«La hausse que le gouvernement Charest s’apprête à nous imposer totalise 1500 $ de plus par session. C’est une hausse de 250 pour cent. C’est complètement fou, surtout quand on sait que l’endettement actuel d’un étudiant qui sort de l’université avec un baccalauréat est de 15 000 $ en moyenne», a lancé la présidente de l’Association générale étudiante de l’UQAT (AGEUQAT), Marie-Michèle Aubertin.
Dans le cas de l’UQAT, la hausse risque de faire encore plus mal qu’ailleurs, a fait observer Mme Aubertin. «L’âge moyen de nos étudiants est de 33 ans. L’UQAT accueille en effet beaucoup de gens qui font un retour aux études, en majorité des femmes. L’ironie, c’est que ces personnes reviennent à l’université pour améliorer leurs conditions de vie. Là, on va les obliger à s’endetter encore plus», a-t-elle dénoncé.
Les dés sont pipés
En plus de la manifestation, les étudiants ont voté à l’unanimité pour la levée de leurs cours, de 9h à 14h.
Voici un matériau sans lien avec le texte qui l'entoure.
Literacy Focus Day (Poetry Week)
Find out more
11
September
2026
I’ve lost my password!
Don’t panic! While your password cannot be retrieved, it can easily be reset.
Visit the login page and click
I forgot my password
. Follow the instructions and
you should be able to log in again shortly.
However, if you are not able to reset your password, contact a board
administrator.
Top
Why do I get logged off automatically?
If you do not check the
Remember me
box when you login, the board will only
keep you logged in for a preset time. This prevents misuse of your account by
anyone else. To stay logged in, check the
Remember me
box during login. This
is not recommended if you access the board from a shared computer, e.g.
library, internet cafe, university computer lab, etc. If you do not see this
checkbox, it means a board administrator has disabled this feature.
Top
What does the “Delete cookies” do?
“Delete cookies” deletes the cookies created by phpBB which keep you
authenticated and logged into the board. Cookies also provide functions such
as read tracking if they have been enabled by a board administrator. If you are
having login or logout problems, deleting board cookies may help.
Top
Une dizaine d’étudiants de Val-d’Or sont venus se joindre à eux lors de la marche de protestation.
Les manifestants en avaient aussi contre la rencontre des partenaires en éducation, qui se tenait le même jour et où la question du financement et de la place des universités québécoises était à l’honneur.
«La hausse que le gouvernement Charest s’apprête à nous imposer totalise 1500 $ de plus par session. C’est une hausse de 250 pour cent. C’est complètement fou.» - Marie-Michèle Aubertin
«En fait, d’après ce qu’on a pu analyser des documents fournis aux participants pour soi-disant appuyer la réflexion, les participants n’examineront pas l’hypothèse de hausser les frais de scolarité. Ils vont plutôt déterminer comment appliquer la hausse. C’est ça qui est inadmissible. Pas de place à la réflexion ou aux autres solutions pour améliorer le financement des universités. On doit accepter la hausse, un point c’est tout», a déploré la présidente de l’AGEUQAT.